PROTESTERS have ramped up their campaign against Whitehaven Coal’s plans to bulldoze the Leard State Forest through the winter months when native animals are at their most vulnerable.
Representatives from the Leard Forest Alliance and Greenpeace interrupted the company’s tree-clearing activities for a third day running yesterday as calls for the state government to intervene grew louder.
Last week The Leader reported Whitehaven Coal, which is constructing a $767 million open-cut coalmine at Maules Creek, had received approval from the Department of Planning and Environment to log during winter.
Environmentalists argue the decision will see the slaughter of many of the forest’s fauna, such as bats and owls, that hibernate during the colder months and are less likely to be able to flee the bulldozers.

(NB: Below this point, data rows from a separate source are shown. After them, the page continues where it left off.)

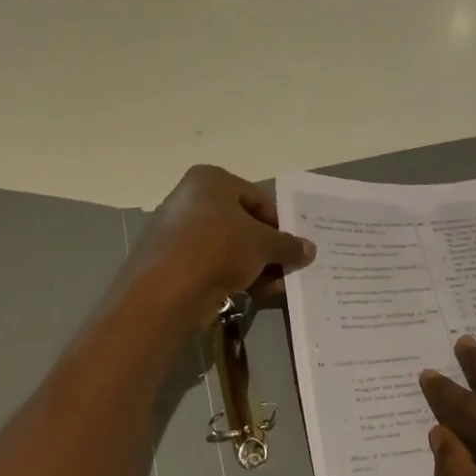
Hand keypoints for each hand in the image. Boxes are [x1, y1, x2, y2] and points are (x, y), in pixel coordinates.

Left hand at [123, 165, 316, 325]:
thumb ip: (288, 245)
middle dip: (267, 248)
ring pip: (229, 248)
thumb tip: (309, 249)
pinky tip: (251, 294)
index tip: (294, 247)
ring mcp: (179, 232)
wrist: (165, 290)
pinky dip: (233, 277)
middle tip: (287, 269)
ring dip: (254, 267)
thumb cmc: (218, 248)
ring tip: (274, 287)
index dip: (280, 224)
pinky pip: (212, 266)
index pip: (258, 198)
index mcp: (210, 180)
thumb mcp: (263, 244)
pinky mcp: (173, 263)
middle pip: (243, 223)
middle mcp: (191, 199)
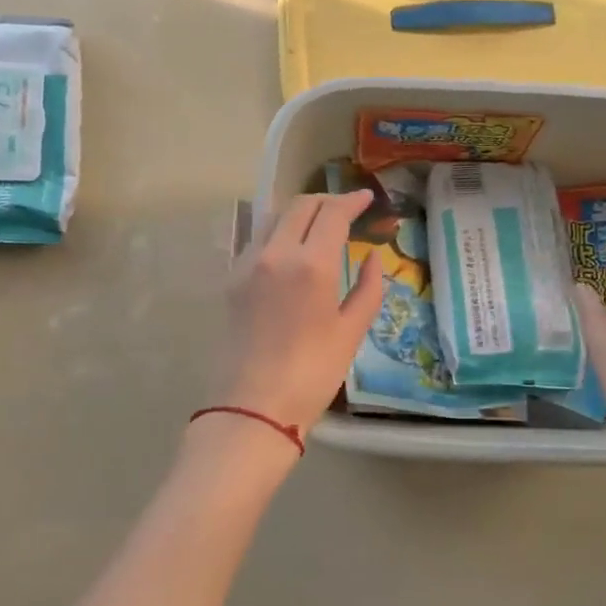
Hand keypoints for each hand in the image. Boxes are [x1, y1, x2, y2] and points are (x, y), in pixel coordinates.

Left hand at [215, 191, 384, 432]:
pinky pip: (259, 241)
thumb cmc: (313, 373)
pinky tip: (293, 252)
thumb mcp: (351, 331)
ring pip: (274, 218)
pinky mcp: (232, 280)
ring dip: (300, 213)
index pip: (332, 212)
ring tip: (320, 227)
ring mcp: (248, 264)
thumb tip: (373, 257)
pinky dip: (280, 234)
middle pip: (300, 205)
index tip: (367, 199)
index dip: (352, 200)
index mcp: (310, 264)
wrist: (254, 406)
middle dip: (326, 201)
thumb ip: (368, 288)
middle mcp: (275, 253)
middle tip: (347, 211)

Yesterday, to prevent Whitehaven Coal conducting its clearing, protester Papatya Danis, 24, commenced a tree sit and later two protesters locked themselves onto machinery. They were joined by more activists throughout the day.
Maules Creek resident Ros Druce, of the Leard Forest Alliance, said: “We are here because of a comprehensive failure across government to uphold any standard of environmental protection in Leard State Forest.
“Over 150 people have been arrested trying to stop this terrible mine in the last four months because the rules have been bent to breaking point for Whitehaven Coal and we’re fed up with it.”
Meanwhile, the Baird government is losing patience with Whitehaven Coal and Idemitsu Australia Resources over delays in submitting environment plans for the forest, even as extensive tree clearing continues. Earlier this year the two companies were granted an extension on a deadline to submit a regional biodiversity strategy for the forest, much of which will be destroyed by the open-cut mines.
NSW Environment Minister Rob Stokes has told Fairfax Media he is “concerned” about the delays in the companies lodging the submission.
“This strategy is required to ensure that sufficient offsets are provided to address unavoidable impacts,” he said.
“It is a reasonable community expectation that consent approvals, including timeframes, will be fully complied with by consent holders.”
A Whitehaven Coal spokesman said any suggestion the company was dragging its feet was “simplistic”, adding it was critical that all stakeholders were satisfied the final document “reflects the original intent”.